Between the surface of the sea and depths of two hundred meters lies a remarkable range of fish, generally known as pelagics, or open-ocean dwellers. These creatures are among the largest, fastest, highest-leaping, and most migratory fish on the entire planet. Beautifully adapted to their world, they range from tiny drift fish and plankton-straining whale sharks to more streamlined predators such as tuna, marlin, sailfish, and wahoo.
"Fishes of the Open Ocean", from leading marine biologist and world authority on the subject Julian Pepperell, is the first book to comprehensively describe these fishes and explore the complex and often fragile world in which they live. In what will be the definitive book on the subject for years to come - and, with over three hundred color images, the most lavishly produced as well - Pepperell details the environment and biology of every major species of fish that inhabits the open ocean, an expanse that covers 330 million cubic miles and is the largest aquatic habitat on the Earth.
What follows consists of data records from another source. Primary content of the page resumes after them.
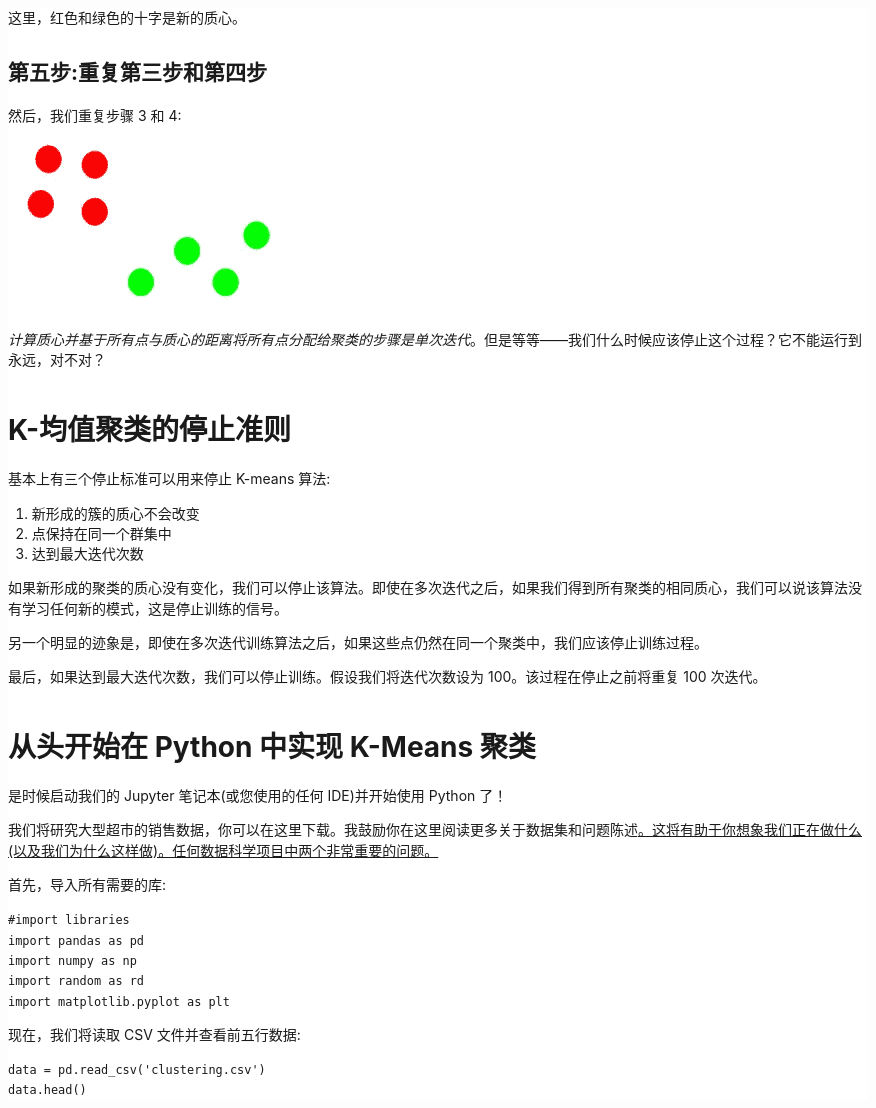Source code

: 这里，红色和绿色的十字是新的质心。

## 第五步:重复第三步和第四步

然后，我们重复步骤 3 和 4:

![](img/0e8574496d7a6830d317605115b345cc.png)

*计算质心并基于所有点与质心的距离将所有点分配给聚类的步骤是单次迭代*。但是等等——我们什么时候应该停止这个过程？它不能运行到永远，对不对？

# K-均值聚类的停止准则

基本上有三个停止标准可以用来停止 K-means 算法:

1.  新形成的簇的质心不会改变
2.  点保持在同一个群集中
3.  达到最大迭代次数

如果新形成的聚类的质心没有变化，我们可以停止该算法。即使在多次迭代之后，如果我们得到所有聚类的相同质心，我们可以说该算法没有学习任何新的模式，这是停止训练的信号。

另一个明显的迹象是，即使在多次迭代训练算法之后，如果这些点仍然在同一个聚类中，我们应该停止训练过程。

最后，如果达到最大迭代次数，我们可以停止训练。假设我们将迭代次数设为 100。该过程在停止之前将重复 100 次迭代。

# 从头开始在 Python 中实现 K-Means 聚类

是时候启动我们的 Jupyter 笔记本(或您使用的任何 IDE)并开始使用 Python 了！

我们将研究大型超市的销售数据，你可以在这里下载。我鼓励你在这里阅读更多关于数据集和问题陈述[。这将有助于你想象我们正在做什么(以及我们为什么这样做)。任何数据科学项目中两个非常重要的问题。](https://datahack.analyticsvidhya.com/contest/practice-problem-big-mart-sales-iii/?utm_source=blog&utm_medium=comprehensive-guide-k-means-clustering)

首先，导入所有需要的库:

```
#import libraries
import pandas as pd
import numpy as np
import random as rd
import matplotlib.pyplot as plt
```

现在，我们将读取 CSV 文件并查看前五行数据:

```
data = pd.read_csv('clustering.csv')
data.head()
```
The first section of the book introduces the various evolutionary forms these fish have taken, as well as the ways in which specific species interact and coevolve with others in the food web. A chapter on commercial and sport fisheries explores the human element in this realm and considers such issues as sustainability, catch-and-release initiatives, and the risks of extinction. Flying fish, great white sharks, sardines, mackerel, Chinook salmon, giant sunfish - virtually every fish of the open ocean gets its due in this essential resource, a book that will enthrall anglers, mariners, conservationists, and newcomers to the subject alike.
The second section of the book provides species accounts of open-ocean dwellers organized by group, with overviews and general descriptions that are inclusive of range and distribution, unique physiological and morphological attributes, and the role of each species within its ecosystem. Global distribution maps, original illustrations from renowned artist and scientist Guy Harvey, and truly stunning images from some of the world's leading underwater photographers round out this copiously illustrated volume.